After closing arguments, two of the 14 empaneled jurors will be excused while the others begin deliberations. The main question is whether Wilson acted in self-defense, and if not, whether the state has proved beyond a reasonable doubt that Arvizu’s death was first-degree murder, second-degree murder, or manslaughter.

The difference between the murder charges is the issue of premeditation, which Dickerson will instruct the jurors requires proof of three things – that Wilson caused Arvizu’s death, that Wilson intended or knew he would cause the death, and he acted with premeditation by “reflecting” on his decision to act regardless of how long that reflection lasted.

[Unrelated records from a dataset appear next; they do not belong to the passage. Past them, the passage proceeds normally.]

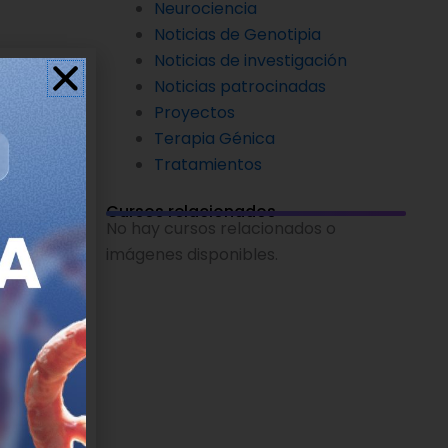
Neurociencia
Noticias de Genotipia
Noticias de investigación
imos años
Noticias patrocinadas
ersidad de
Proyectos
Terapia Génica
orporación
Tratamientos
ivos”,
Cursos relacionados
No hay cursos relacionados o
imágenes disponibles.
laridad y
una
esgo la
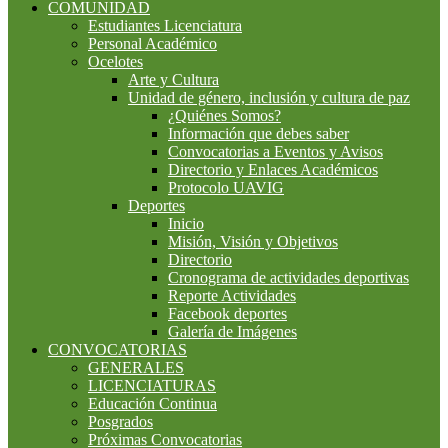
COMUNIDAD
Estudiantes Licenciatura
Personal Académico
Ocelotes
Arte y Cultura
Unidad de género, inclusión y cultura de paz
¿Quiénes Somos?
Información que debes saber
Convocatorias a Eventos y Avisos
Directorio y Enlaces Académicos
Protocolo UAVIG
Deportes
Inicio
Misión, Visión y Objetivos
Directorio
Cronograma de actividades deportivas
Reporte Actividades
Facebook deportes
Galería de Imágenes
CONVOCATORIAS
GENERALES
LICENCIATURAS
Educación Continua
Posgrados
Próximas Convocatorias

Premeditation is not proven if the jury determines the shooting was “the instant effect of a sudden quarrel or heat of passion.”

Dickerson will also give an instruction for second-degree murder. It requires the jurors to find Wilson either “intentionally caused” Arvizu’s death, that Wilson knew his conduct would cause death or serious physical injury, or that Wilson showed extreme indifference by recklessly engaging in conduct which “created a grave risk of death” that deviated from what a reasonable person would have done.

Manslaughter will be a third option for jurors if they don’t believe Wilson acted in self-defense nor that he murdered Arvizu. There are two alternate means of manslaughter, one which requires proof Wilson “recklessly caused the death of another person” while the other would require proof Wilson “consciously” disregarded a grave risk of death and acted upon a sudden quarrel or heat of passion.

The first evidence presented to jurors prosecutor Lori Zucco’s opening statement was the 911 call from a woman inside the house Arvizu went to after being shot. The woman told the dispatcher she and Arvizu were the only people inside the home, but deputies from the Cochise County Sheriff’s Office later found a man, Eric Lynn, hiding under a bed.

According to the testimony of several sheriff’s deputies, Lynn provided details about where the shooting occurred even though he denied being present at the time. Forensic evidence showed Arvizu walked about 500 feet after being shot, ending up at his friend’s house but leaving a trail of blood along the roadway.

Emergency responders transported Arvizu to the helipad at Canyon Vista Medical Center for transfer to a trauma hospital in Tucson. However, his medical condition worsened so Arvizu had to be admitted to the CVMC emergency room. He died there despite three hours of medical intervention, according to the testimony of the ER doctor who treated him.

Nearly 50 names are on the potential witness list, although Zucco and defense attorney Chris Kimminau have indicated several may not be called to testified.